[Wikipedia-l] Details of licensing -- should we bother?

Simon Kissane sj_kissane at yahoo.com
Wed Oct 31 14:50:26 UTC 2001


Hi everyone,

Recently I have been engaging on this list in rather
technical arguments about what the FDL allows and
doesn't allow. To be honest I have come to the
conclusion that the FDL is rather vague and difficult
to apply precisely. But then I suppose all such
licenses are like that -- there are just too many
possibilities to be able to deal with them all.

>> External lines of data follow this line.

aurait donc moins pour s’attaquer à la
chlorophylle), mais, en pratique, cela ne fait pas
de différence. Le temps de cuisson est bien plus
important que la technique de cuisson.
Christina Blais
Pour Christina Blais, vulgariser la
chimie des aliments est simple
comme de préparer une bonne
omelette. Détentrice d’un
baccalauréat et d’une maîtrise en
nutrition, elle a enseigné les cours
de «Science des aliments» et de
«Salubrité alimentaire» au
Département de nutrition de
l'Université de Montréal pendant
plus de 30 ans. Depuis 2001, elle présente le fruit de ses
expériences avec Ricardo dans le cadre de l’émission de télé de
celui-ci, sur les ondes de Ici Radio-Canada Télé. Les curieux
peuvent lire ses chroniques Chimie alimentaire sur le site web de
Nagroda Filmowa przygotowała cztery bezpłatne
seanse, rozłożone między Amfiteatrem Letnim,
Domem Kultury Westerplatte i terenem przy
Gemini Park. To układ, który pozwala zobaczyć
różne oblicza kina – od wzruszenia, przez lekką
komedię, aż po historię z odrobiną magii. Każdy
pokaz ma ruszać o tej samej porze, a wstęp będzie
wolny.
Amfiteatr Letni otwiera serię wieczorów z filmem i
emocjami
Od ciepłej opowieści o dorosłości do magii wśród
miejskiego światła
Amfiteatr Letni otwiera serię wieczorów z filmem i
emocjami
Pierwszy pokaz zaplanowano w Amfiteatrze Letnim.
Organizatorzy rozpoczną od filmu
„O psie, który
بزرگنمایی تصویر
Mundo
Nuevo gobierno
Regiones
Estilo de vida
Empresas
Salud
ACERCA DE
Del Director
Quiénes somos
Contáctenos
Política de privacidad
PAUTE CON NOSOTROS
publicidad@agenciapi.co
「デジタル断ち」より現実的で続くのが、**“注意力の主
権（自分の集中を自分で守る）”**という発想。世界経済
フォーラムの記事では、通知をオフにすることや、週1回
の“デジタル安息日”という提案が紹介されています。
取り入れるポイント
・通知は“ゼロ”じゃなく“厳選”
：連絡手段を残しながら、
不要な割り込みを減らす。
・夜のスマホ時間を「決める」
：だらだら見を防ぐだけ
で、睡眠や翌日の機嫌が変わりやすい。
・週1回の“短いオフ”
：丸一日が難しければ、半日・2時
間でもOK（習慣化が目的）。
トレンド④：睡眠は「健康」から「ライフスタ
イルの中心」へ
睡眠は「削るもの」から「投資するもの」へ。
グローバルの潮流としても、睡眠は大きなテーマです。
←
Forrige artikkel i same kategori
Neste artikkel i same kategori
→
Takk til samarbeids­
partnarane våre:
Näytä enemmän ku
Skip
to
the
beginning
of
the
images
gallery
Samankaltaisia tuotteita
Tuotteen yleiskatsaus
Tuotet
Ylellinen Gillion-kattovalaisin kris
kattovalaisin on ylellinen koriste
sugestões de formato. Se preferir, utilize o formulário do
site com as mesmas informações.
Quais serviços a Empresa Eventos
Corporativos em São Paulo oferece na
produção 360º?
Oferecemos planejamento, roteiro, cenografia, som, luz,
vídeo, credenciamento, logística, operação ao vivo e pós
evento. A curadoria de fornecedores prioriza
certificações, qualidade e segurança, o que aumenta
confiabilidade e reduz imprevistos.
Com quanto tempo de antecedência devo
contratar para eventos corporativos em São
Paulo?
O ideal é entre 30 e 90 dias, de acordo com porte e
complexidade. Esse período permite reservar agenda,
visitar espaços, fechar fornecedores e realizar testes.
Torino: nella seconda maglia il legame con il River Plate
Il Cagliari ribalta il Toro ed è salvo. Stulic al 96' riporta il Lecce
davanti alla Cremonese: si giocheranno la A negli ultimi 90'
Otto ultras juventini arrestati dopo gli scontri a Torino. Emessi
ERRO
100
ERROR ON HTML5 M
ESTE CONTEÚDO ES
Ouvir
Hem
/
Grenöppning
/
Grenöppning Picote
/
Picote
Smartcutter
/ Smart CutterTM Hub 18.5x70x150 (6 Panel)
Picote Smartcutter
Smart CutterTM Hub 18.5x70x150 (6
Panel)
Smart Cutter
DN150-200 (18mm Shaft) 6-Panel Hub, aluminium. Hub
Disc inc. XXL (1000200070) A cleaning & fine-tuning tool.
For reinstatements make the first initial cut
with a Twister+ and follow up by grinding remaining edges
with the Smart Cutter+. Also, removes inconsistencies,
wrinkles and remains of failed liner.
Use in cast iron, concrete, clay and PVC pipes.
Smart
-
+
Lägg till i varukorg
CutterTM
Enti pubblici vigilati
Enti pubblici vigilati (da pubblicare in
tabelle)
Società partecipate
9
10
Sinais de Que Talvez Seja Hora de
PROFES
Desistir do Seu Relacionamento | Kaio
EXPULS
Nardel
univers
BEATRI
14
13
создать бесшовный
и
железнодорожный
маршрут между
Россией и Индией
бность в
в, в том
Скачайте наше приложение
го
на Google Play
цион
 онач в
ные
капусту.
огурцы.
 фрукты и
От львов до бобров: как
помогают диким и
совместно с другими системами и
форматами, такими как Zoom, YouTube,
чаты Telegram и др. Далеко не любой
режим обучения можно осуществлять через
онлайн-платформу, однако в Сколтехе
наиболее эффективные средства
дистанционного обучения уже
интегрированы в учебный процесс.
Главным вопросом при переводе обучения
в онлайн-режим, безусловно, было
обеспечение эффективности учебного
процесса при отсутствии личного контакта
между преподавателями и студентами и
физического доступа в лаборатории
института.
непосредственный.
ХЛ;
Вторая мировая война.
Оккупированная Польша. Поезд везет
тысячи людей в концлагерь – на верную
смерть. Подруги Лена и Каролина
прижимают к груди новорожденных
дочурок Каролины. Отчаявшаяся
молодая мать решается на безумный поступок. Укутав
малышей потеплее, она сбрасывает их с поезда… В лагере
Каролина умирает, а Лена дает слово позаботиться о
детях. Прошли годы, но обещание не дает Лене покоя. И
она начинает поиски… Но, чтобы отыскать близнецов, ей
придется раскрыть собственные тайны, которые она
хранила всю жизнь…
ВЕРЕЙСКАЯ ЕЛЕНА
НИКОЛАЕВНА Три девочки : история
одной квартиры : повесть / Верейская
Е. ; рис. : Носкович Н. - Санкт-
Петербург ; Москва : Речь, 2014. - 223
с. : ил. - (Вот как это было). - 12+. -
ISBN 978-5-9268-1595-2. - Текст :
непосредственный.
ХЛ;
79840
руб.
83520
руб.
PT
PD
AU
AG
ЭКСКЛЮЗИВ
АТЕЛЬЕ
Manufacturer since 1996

Of course, in the Real World(tm) people work out what
the license really means through lawsuits. But we
should all hope we need never resort to that. And
AFAIK, there has never been a single case involving
the GFDL or GPL. Most people are good and obey the
license (more or less); the few that don't can
generally be talked out of it or presured by the
community into compliance.

(And I think that, if anyone ever did violate the FDL
in respect of Wikipedia, and we tried to enforce it
through the courts, we might run into legal
difficulties anyway. I suspect it is much harder to
prosecute copyright infringement when the holders of
the copyright are an amorphous mass of people, many
anonymous, rather only one or a few clearly
identifiable individuals.)

Which is why I propose we forget about the precise
legal details of the FDL. Since the FDL is enforced
through means of social pressure rather than legal
proceeding, its spirit is more important than its
letter. So lets just put the precise requirements of
the FDL aside, and just concentrate on what would be
the best solution.

I also think we need to be flexible here. We should
decide on acknowledgement criteria now, but we should
be open to changing the criteria in the future.
Otherwise we might decide on something that seems good
now, but turns out later on to be very bad, and be
stuck with it. Any future adjustments should be
decided upon by the general consensus of the Wikipedia
community. Of course, changing acknowledgment criteria
like that might not fit with the letter of the FDL and
copyright law, but as I said above its the spirit, not
the letter, of the FDL that really counts. (And as to
copyright law, as I said it is difficult to apply it
to Wikipedia -- copyright law isn't designed to handle
largely anonymous, free, community products. It
doesn't IMHO work too well for things like GNU or
Linux, and it is sure to work even less for Wikipedia.
Open source and open content tries to build itself
upon copyright law, but there is no natural fit
between them -- they are based on fundamentally
different concepts.)

Finally, I think people are overestimating the
likelihood of Yahoo or MSN or so on putting up their
own variants of Wikipedia without acknowledging. They
wouldn't do this for several reasons: (1) even if they
might in theory get away with it, their lawyers would
tell them to be cautious; (2) coming from largely
copyright-centred corporate cultures (almost
everything they own is IP), they probably will need
encouragement to use Wikipedia at all, not
discouragement from using it incorrectly; (3) even if
they did, i'm sure the community (not just us, i'm
sure we'd see slashdot and then wired and other media
reporting on it) would pounce on them if they insisted
on using it without acknowledgement.